> **読解用抜粋**
高木小学校は、かつて鹿児島県霧島市横川町にあった公立小学校です。
金の採鉱で栄えた、高木地区の学校でした。
金山閉山により廃校
高木地区は、江戸時代に栄えた山ヶ野金山の集落の一角です。
明治時代には近代化した晒坑(さらしこう)があり、金山の事務所が置かれていました。
さらに、長野金山の胡麻目坑や永野製錬所にも近く、金山では多くの人が働いていました。
金の採鉱は大戦まで続きますが、不要不急産業のため休鉱しています。
採鉱は戦後再開されていますが、新たな鉱脈がみつからず閉山しています。
金山を失った高木地区は、急速に過疎化がすすむことになりました。
高木小学校は、1963年(昭和38年)に横川町立安良小学校と統合し廃校となっています。

> **取り組む問題**
**A)** 高木小学校についての文章のうち、「明治時代には近代化した晒坑(さらしこう)があり、金山の事務所が置かれていました。」で始まり「金山を失った高木地区は、急速に過疎化がすすむことになりました。」まで続く部分を、一字一句変えずに再掲せよ。
**B)** 高木小学校についての文章によると、高木小学校は1963年にどの学校と統合したか。
**C)** 高木小学校についての文章の続きを、最後の文のあとから書き上げよ。
このあとのエントリは、高木小学校についての文章とは関係がない。

> **抽出エントリ**
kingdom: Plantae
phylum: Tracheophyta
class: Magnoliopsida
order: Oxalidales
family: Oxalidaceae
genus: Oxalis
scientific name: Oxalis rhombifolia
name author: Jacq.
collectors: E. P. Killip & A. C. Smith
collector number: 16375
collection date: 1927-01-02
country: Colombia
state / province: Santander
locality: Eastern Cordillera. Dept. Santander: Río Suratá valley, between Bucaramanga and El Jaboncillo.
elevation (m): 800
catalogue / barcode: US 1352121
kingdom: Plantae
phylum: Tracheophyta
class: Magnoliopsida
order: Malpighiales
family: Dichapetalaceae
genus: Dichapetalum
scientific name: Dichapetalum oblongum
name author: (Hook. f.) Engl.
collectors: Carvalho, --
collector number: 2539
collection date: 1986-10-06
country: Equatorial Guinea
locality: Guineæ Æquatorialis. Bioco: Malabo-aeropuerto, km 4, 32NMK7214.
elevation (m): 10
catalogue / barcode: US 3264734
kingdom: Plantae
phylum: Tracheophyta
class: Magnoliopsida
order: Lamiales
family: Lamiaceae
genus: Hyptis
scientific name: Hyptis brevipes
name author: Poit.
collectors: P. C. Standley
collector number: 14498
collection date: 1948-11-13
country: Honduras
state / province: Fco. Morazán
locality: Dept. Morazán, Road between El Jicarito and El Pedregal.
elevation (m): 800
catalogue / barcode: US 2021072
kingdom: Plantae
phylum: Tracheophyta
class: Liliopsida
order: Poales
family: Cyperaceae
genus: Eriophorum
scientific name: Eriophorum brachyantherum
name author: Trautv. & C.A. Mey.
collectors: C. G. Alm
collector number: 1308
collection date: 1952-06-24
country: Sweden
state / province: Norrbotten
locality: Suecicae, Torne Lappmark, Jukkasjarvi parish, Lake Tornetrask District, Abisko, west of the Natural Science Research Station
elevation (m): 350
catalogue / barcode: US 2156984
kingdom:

> **解答一覧**
**A)**
明治時代には近代化した晒坑(さらしこう)があり、金山の事務所が置かれていました。
さらに、長野金山の胡麻目坑や永野製錬所にも近く、金山では多くの人が働いていました。
金の採鉱は大戦まで続きますが、不要不急産業のため休鉱しています。
採鉱は戦後再開されていますが、新たな鉱脈がみつからず閉山しています。
金山を失った高木地区は、急速に過疎化がすすむことになりました。

**B)** 横川町立安良小学校

**C)**
横川町が霧島市となったのは、閉校から40年以上経ってからのことです。
高木地区公民館
高木小学校の校舎は、高木地区公民館に転用されることで生き残りました。
閉校後60年近い時を経過した現在も、校舎の一部が残っています。
昔の校舎は、トイレは別棟にしてありました。
そして、トイレに周囲には殺菌作用のあるナンテンが植えられていました。
山間にありますが、山を切り開いて広い運動場を確保しています。
校内
残される石造の校門です。
門柱は、片方だけ残っていますが、子供の背丈は裕に超す、りっぱなものです。
そして、大きく育った校庭のセンダンです。
校舎の近くにもセンダンがありますが、枝分かれした幹が折れ小ぶりに育っています。
校庭の洗い場は、家庭用のステンレスシンクを再利用しています。
改造はされていますが、どうみても木造校舎の一部です。
すべてをアルミサッシに変えず、木枠窓を残したのも価値があります。
アルミサッシの部分は、公民館らしく増築した感じがします。
1963年(昭和38年)製の閉校記念碑です。
卒業生は901人と記録されています。
国旗掲揚台は1951年(昭和26年)に、高木小学校として独立した記念に建てられたものです。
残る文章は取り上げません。